『御上先生』山下幸輝の“印象操作”術を分析 作り手たちの信頼も感じる冬木役への抜擢に

放送中のドラマ『御上先生』(TBS系)も気がつけば早くも折り返し。主人公である教師・御上孝(松坂桃李)とその教え子たちの間には特別な絆や信頼関係が生まれ、回を重ねるごとに物語の展開のアツさは増している。“真のエリート”を目指すべく、自ら思考し、行動に移し、切磋琢磨する生徒たち。前回の第5話でその存在が光ったのは、冬木竜一郎という生徒だった。演じているのは山下幸輝である。

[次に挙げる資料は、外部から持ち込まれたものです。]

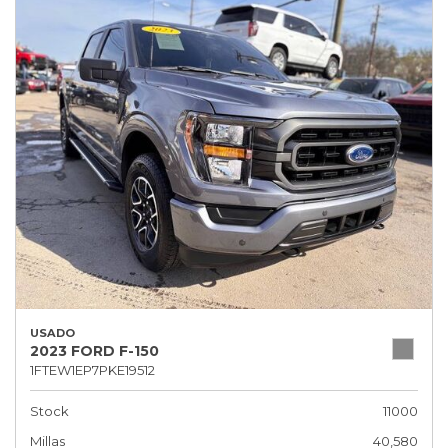
USADO
2023 FORD F-150
1FTEW1EP7PKE19512
Stock
11000
Millas
40,580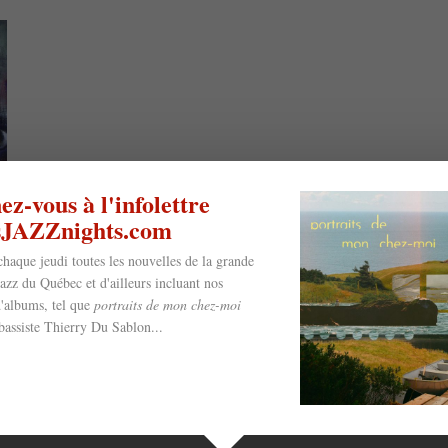
z-vous à l'infolettre
esJAZZnights.com
chaque jeudi toutes les nouvelles de la grande
jazz du Québec et d'ailleurs incluant nos
'albums, tel que
portraits de mon chez-moi
bassiste Thierry Du Sablon...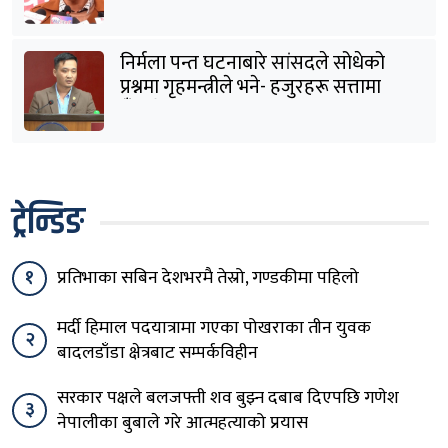
विवेक भएन कि के भएन ?: मिराज ढुंगाना
निर्मला पन्त घटनाबारे सांसदले सोधेको
प्रश्नमा गृहमन्त्रीले भने- हजुरहरू सत्तामा
हुँदाखेरि किन नगर्नुभएको यो ?
ट्रेन्डिङ
१
प्रतिभाका सबिन देशभरमै तेस्रो, गण्डकीमा पहिलो
मर्दी हिमाल पदयात्रामा गएका पोखराका तीन युवक
२
बादलडाँडा क्षेत्रबाट सम्पर्कविहीन
सरकार पक्षले बलजफ्ती शव बुझ्न दबाब दिएपछि गणेश
३
नेपालीका बुबाले गरे आत्महत्याको प्रयास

日曜劇場『御上先生』とは、まったく新しい学園ドラマだ。松坂が演じる主人公の御上は、文部科学省のエリート官僚にして教師。官僚派遣制度により、名門校である隣徳学院の3年生の担任を務めることになったのだ。これはある種の左遷だともいえるが、彼は覚醒し、立ち上がった。日本の教育現場を侵す腐敗した権力というものに対して、生徒たちとともに挑んでいるところなのである。

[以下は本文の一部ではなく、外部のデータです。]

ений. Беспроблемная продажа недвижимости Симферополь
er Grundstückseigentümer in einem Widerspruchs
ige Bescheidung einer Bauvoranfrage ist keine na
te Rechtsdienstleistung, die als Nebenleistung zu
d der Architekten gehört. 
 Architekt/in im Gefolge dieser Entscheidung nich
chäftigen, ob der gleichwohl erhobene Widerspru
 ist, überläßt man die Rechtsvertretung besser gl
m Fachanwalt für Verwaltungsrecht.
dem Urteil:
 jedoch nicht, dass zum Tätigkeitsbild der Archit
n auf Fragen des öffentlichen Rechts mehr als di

そんな本作で山下が演じる冬木は、皮肉屋で理屈っぽい性格の持ち主で、つい正論ばかりを口にしてしまう人物だ。クラスでは目立たないほうだが、彼の発言には力がある。ドラマの初回からどことなく暗く、神経質な傾向のキャラクターだと思っていたが、その印象をひっくり返してみせた。
第5話で描かれたのは、御上の受け持つクラスの面々が「高校生ビジネスプロジェクトコンクール」に挑むというものだった。いまの時代の教育では“金融”は必修であり、彼ら彼女らがテーマとして選択したのは“投資”。投資銀行に勤めていた父を持つ冬木は、彼が生まれる少し前に起こった世界的な金融危機であるリーマン・ショックについて語り、自分たちの考える新たなビジネスを提示してみせた。クラスの中心的な存在である富永蒼(蒔田彩珠)らと冬木が共闘する展開は、まさに「日曜劇場」らしい骨太でアツいものだっただろう。